With respect to a Defendant who no longer can be found at the work address provided by Plaintiff, the employer shall furnish the Clerk with the Defendant's current work address, or, if not known, the Defendant's last-known address. This information shall be used only for sending the forms as directed above or for formally effecting service. Any documentation of the address shall be retained only by the Clerk. Address information shall not be maintained in the court file or disclosed by the Clerk.

Plaintiff shall serve upon Defendants (or upon defense counsel once an appearance is entered), a copy of every pleading or other document submitted for consideration by the Court. Plaintiff shall include with the original paper to be filed a certificate stating the date on which a true and correct copy of the document was served on Defendants or counsel. Any paper received by a district judge or magistrate judge that has not been filed with the Clerk or that fails to include a certificate of service will be disregarded by the Court.

Defendants are ORDERED to timely file an appropriate responsive pleading to the complaint and shall not waive filing a reply pursuant to 42 U.S.C. § 1997e(g). Because Warden Butler is only named as a defendant for purposes of injunctive relief, requiring her to file an answer will ensure her prompt entry into the case.

Pursuant to Local Rule 72.1(a)(2), this action is REFERRED to United States Magistrate Judge Donald G. Wilkerson for further pre-trial proceedings.

Further, this entire matter shall be REFERRED to a United States Magistrate for disposition, pursuant to Local Rule 72.2(b)(2) and 28 U.S.C. § 636(c), if all parties consent to such a referral.

If judgment is rendered against Plaintiff, and the judgment includes the payment of costs under Section 1915, Plaintiff will be required to pay the full amount of the costs, notwithstanding that his application to proceed in forma pauperis may have been granted. See 28 U.S.C. § 1915(f)(2)(A).

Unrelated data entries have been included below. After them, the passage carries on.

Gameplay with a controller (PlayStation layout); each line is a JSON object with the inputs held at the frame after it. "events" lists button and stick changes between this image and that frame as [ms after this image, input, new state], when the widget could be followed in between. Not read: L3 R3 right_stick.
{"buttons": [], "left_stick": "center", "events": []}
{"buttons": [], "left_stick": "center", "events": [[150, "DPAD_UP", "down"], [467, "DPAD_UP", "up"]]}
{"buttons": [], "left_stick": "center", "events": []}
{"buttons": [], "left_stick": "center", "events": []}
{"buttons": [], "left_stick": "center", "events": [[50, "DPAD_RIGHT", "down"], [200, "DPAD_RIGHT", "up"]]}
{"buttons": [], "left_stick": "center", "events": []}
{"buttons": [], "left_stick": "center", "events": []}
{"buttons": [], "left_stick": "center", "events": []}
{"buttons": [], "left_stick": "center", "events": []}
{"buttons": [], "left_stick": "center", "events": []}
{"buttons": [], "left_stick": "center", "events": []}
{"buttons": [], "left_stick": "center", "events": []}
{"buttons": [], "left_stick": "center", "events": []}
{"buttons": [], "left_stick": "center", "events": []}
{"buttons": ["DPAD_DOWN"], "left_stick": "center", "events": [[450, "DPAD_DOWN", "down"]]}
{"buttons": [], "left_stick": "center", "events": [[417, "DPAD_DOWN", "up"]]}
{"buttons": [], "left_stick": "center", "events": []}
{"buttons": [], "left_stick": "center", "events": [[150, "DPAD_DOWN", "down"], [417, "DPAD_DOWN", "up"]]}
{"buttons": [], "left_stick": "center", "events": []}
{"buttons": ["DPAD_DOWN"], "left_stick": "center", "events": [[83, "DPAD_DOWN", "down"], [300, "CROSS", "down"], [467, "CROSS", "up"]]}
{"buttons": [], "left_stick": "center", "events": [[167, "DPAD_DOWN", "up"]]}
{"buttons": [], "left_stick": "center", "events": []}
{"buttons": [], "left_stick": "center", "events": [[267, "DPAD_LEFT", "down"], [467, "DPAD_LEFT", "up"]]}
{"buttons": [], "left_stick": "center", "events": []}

Finally, Plaintiff is ADVISED that he is under a continuing obligation to keep the Clerk of Court and each opposing party informed of any change in his address; the Court will not independently investigate his whereabouts. This shall be done in writing and not later than 7 days after a transfer or other change in address occurs. Failure to comply with this order will cause a delay in the transmission of court documents and may result in dismissal of this action for want of prosecution. See FED. R. CIV. P. 41(b).